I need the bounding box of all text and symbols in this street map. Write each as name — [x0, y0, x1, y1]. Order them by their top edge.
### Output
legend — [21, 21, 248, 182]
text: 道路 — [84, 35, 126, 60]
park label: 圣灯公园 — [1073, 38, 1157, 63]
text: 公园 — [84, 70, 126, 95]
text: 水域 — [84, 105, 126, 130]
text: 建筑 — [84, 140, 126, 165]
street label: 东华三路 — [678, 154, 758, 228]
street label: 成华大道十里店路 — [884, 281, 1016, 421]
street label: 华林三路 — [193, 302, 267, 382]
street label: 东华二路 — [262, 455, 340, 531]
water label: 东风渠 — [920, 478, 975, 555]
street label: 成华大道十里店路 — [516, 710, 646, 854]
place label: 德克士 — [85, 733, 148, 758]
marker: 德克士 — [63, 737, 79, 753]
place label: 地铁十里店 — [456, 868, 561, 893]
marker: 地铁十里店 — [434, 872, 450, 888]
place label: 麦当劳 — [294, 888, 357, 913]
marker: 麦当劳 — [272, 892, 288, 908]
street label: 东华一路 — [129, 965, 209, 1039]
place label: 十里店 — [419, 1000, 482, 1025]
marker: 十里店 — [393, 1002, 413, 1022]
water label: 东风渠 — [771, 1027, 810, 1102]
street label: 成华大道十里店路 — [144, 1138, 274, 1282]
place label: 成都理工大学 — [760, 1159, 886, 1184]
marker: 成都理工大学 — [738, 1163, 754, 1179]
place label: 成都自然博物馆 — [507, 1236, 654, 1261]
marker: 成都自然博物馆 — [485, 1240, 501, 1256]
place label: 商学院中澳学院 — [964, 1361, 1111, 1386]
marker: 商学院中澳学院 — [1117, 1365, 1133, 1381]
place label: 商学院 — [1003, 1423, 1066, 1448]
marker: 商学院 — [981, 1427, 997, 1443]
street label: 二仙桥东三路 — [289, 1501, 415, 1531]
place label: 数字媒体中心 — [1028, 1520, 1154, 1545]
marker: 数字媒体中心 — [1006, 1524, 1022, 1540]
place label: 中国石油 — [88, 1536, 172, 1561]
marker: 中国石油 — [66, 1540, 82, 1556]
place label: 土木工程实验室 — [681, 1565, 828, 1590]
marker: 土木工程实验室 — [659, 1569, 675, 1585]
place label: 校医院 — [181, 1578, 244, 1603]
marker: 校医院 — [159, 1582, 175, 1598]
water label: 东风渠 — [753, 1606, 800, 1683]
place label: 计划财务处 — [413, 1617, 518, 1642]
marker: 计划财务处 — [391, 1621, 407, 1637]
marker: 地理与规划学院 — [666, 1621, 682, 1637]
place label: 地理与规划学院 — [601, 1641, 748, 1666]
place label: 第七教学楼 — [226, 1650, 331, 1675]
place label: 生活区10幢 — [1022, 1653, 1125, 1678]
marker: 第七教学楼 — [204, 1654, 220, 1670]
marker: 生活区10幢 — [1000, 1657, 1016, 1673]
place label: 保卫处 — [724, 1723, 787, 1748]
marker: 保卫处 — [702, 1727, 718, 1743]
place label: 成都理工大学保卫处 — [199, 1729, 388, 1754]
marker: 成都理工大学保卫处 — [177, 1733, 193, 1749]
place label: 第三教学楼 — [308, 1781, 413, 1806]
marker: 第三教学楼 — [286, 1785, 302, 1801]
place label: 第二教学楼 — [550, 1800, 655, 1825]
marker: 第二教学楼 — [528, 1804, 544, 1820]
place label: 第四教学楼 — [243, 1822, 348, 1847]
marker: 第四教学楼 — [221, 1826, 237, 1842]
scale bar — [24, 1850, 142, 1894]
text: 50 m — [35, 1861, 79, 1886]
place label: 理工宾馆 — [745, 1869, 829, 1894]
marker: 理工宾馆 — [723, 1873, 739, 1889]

================

Please transcribe every entry above exactly as it appears.

- _Result_
I need the bounding box of all text and symbols in this street map. Write each as name — [x0, y0, x1, y1]. Order them by their top edge.
### Output
legend — [21, 21, 248, 182]
text: 道路 — [84, 35, 126, 60]
park label: 圣灯公园 — [1073, 38, 1157, 63]
text: 公园 — [84, 70, 126, 95]
text: 水域 — [84, 105, 126, 130]
text: 建筑 — [84, 140, 126, 165]
street label: 东华三路 — [678, 154, 758, 228]
street label: 成华大道十里店路 — [884, 281, 1016, 421]
street label: 华林三路 — [193, 302, 267, 382]
street label: 东华二路 — [262, 455, 340, 531]
water label: 东风渠 — [920, 478, 975, 555]
street label: 成华大道十里店路 — [516, 710, 646, 854]
place label: 德克士 — [85, 733, 148, 758]
marker: 德克士 — [63, 737, 79, 753]
place label: 地铁十里店 — [456, 868, 561, 893]
marker: 地铁十里店 — [434, 872, 450, 888]
place label: 麦当劳 — [294, 888, 357, 913]
marker: 麦当劳 — [272, 892, 288, 908]
street label: 东华一路 — [129, 965, 209, 1039]
place label: 十里店 — [419, 1000, 482, 1025]
marker: 十里店 — [393, 1002, 413, 1022]
water label: 东风渠 — [771, 1027, 810, 1102]
street label: 成华大道十里店路 — [144, 1138, 274, 1282]
place label: 成都理工大学 — [760, 1159, 886, 1184]
marker: 成都理工大学 — [738, 1163, 754, 1179]
place label: 成都自然博物馆 — [507, 1236, 654, 1261]
marker: 成都自然博物馆 — [485, 1240, 501, 1256]
place label: 商学院中澳学院 — [964, 1361, 1111, 1386]
marker: 商学院中澳学院 — [1117, 1365, 1133, 1381]
place label: 商学院 — [1003, 1423, 1066, 1448]
marker: 商学院 — [981, 1427, 997, 1443]
street label: 二仙桥东三路 — [289, 1501, 415, 1531]
place label: 数字媒体中心 — [1028, 1520, 1154, 1545]
marker: 数字媒体中心 — [1006, 1524, 1022, 1540]
place label: 中国石油 — [88, 1536, 172, 1561]
marker: 中国石油 — [66, 1540, 82, 1556]
place label: 土木工程实验室 — [681, 1565, 828, 1590]
marker: 土木工程实验室 — [659, 1569, 675, 1585]
place label: 校医院 — [181, 1578, 244, 1603]
marker: 校医院 — [159, 1582, 175, 1598]
water label: 东风渠 — [753, 1606, 800, 1683]
place label: 计划财务处 — [413, 1617, 518, 1642]
marker: 计划财务处 — [391, 1621, 407, 1637]
marker: 地理与规划学院 — [666, 1621, 682, 1637]
place label: 地理与规划学院 — [601, 1641, 748, 1666]
place label: 第七教学楼 — [226, 1650, 331, 1675]
place label: 生活区10幢 — [1022, 1653, 1125, 1678]
marker: 第七教学楼 — [204, 1654, 220, 1670]
marker: 生活区10幢 — [1000, 1657, 1016, 1673]
place label: 保卫处 — [724, 1723, 787, 1748]
marker: 保卫处 — [702, 1727, 718, 1743]
place label: 成都理工大学保卫处 — [199, 1729, 388, 1754]
marker: 成都理工大学保卫处 — [177, 1733, 193, 1749]
place label: 第三教学楼 — [308, 1781, 413, 1806]
marker: 第三教学楼 — [286, 1785, 302, 1801]
place label: 第二教学楼 — [550, 1800, 655, 1825]
marker: 第二教学楼 — [528, 1804, 544, 1820]
place label: 第四教学楼 — [243, 1822, 348, 1847]
marker: 第四教学楼 — [221, 1826, 237, 1842]
scale bar — [24, 1850, 142, 1894]
text: 50 m — [35, 1861, 79, 1886]
place label: 理工宾馆 — [745, 1869, 829, 1894]
marker: 理工宾馆 — [723, 1873, 739, 1889]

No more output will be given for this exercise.